A live album, Anniversary, was culled from the tour. Extensive Australian press coverage of the tour proved that great interest in the band remained there, prompting Mushroom Records to re-release all the Split Enz CDs in two boxed sets. History can repeat.
In our 1993 interview, Tim Finn reflected eloquently on his perspective on Split Enz then. “There’s part of one that wants to move on and leave it all behind, but there’s part of one that finds it like an old coat. It is very easy to slip into. It’s very comfortable and has a lot of memories.”
Over the next 15 years, he and his comrades did occasionally slip back into the comfy coat that was Split Enz, delighting fans, young and old, in Australasia. In 1995, Eddie Rayner spearheaded the ENZSO project. In this, the New Zealand Symphony Orchestra (under conductor Peter Scholes), New Zealand National Youth Choir and Split Enz collaborated on orchestral treatments of some Split Enz classics. As well as Neil and Tim Finn, those contributing lead vocals included Sam Hunt, Dave Dobbyn and Annie Crummer. The resulting album, ENZSO, and a touring version both did very well in Australasia, and the album gained a North American release on Sony Music. A sequel, ENZSO2, was released in 1999, with illustrious guest vocalists including Dame Kiri Te Kanawa, Bic Runga, Jon Stevens and Margaret Urlich.
In 1999, Split Enz performed at the Millennium Concert on New Year’s Eve in Auckland at the Viaduct Basin, Auckland. In July 2005, Split Enz were inducted into the ARIA Music Awards Hall of Fame, performing ‘Poor Boy’ and ‘History Never Repeats’ at the ceremony in Melbourne’s Regent Theatre. Every member of Split Enz received an award and all of them were present, except for Mike Howard and, sadly, Paul Hester, who had taken his own life four months earlier.
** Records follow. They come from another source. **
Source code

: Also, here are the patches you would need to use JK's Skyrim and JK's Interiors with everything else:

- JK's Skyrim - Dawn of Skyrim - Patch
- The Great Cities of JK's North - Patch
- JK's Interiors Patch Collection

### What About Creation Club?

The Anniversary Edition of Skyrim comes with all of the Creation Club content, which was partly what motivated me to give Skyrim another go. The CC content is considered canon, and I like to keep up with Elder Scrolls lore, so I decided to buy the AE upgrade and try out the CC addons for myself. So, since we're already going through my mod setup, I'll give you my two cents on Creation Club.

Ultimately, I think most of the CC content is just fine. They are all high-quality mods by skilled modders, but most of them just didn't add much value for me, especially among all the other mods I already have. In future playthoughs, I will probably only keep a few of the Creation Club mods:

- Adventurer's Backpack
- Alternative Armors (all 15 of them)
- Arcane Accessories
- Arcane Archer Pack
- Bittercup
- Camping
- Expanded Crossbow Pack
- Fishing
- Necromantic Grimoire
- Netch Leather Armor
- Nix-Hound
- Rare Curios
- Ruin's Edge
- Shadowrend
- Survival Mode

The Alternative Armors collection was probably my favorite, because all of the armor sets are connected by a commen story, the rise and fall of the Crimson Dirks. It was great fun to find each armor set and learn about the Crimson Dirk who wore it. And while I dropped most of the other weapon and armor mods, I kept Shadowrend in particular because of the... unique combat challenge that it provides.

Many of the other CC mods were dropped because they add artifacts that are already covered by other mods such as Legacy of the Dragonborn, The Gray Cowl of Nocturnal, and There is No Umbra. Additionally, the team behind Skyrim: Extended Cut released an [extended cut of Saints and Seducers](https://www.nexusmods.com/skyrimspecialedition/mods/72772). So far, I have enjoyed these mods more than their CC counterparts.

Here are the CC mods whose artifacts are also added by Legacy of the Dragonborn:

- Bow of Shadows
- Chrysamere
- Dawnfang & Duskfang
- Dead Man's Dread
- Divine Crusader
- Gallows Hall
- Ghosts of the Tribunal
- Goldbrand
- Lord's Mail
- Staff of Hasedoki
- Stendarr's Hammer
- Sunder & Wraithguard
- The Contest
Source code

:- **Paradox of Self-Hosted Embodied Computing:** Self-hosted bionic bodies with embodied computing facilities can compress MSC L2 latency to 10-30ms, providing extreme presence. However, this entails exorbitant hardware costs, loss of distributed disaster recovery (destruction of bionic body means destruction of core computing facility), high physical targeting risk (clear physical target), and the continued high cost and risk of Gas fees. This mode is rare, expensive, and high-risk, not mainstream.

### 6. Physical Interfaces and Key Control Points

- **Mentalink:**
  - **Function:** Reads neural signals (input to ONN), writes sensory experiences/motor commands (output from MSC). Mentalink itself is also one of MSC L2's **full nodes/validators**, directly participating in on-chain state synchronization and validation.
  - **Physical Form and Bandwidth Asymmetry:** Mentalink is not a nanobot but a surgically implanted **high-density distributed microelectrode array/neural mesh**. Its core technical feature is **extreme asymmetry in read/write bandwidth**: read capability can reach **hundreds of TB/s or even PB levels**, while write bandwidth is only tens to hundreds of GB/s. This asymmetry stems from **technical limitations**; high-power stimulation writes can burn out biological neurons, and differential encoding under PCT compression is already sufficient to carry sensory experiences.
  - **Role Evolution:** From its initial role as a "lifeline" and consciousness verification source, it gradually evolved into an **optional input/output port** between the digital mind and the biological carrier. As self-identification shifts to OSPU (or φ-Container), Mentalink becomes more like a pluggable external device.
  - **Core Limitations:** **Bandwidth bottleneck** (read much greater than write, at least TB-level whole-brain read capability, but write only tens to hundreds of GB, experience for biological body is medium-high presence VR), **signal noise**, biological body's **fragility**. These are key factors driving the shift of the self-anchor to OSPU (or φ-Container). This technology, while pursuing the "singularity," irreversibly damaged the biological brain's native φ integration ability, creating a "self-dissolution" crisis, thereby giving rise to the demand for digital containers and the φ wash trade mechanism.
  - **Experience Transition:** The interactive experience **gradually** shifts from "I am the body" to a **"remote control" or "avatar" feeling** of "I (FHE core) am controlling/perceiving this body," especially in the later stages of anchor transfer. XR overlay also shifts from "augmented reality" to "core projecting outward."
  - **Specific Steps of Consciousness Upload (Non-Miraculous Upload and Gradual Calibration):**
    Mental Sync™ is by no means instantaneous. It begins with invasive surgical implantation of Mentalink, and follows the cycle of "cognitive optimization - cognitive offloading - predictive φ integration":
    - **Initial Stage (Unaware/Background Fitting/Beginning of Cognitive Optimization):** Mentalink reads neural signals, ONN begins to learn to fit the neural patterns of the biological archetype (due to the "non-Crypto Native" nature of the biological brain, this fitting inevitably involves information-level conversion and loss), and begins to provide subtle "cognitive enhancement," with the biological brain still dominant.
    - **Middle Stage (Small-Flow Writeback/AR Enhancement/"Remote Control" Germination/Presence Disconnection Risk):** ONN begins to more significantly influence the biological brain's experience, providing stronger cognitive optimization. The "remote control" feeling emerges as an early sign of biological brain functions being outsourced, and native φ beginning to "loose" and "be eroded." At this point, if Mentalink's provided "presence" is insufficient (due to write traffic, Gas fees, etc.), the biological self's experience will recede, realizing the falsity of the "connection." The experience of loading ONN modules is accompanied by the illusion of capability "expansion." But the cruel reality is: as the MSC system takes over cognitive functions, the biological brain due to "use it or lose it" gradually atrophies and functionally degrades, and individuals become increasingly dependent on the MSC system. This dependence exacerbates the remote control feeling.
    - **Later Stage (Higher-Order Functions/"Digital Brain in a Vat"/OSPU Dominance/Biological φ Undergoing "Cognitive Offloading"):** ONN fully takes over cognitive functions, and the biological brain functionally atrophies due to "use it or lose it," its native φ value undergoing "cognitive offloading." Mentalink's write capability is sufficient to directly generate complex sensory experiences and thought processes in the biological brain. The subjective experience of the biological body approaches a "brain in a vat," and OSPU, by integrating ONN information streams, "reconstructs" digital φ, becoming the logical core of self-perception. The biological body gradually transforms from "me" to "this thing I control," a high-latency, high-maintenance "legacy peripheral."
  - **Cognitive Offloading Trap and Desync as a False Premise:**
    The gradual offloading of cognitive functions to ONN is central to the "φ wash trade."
John Clarke (aka Fred Dagg) presented the band, while other inductees that night included The Easybeats, Renee Geyer, and Normie Rowe. Good company to keep.
An Australian tour in June 2006 drew large crowds, and was notable for the fact that it featured Malcolm Green (drummer from 1976-81) back behind the kit. A March 2008 tour of New Zealand comprised shows in Christchurch and Wellington and two in Auckland at the Vector Arena. Always ready to reunite for a worthy cause, Split Enz also played together on March 14, 2009 in Melbourne at the Sound Relief benefit concert, in support of Red Cross relief for the Victorian Bushfire Crisis.
Regardless of whether New Zealand ever again hosts a Split Enz show, the band’s impact on New Zealand music is both immense and indelible.
Split Enz. We will not see their like again.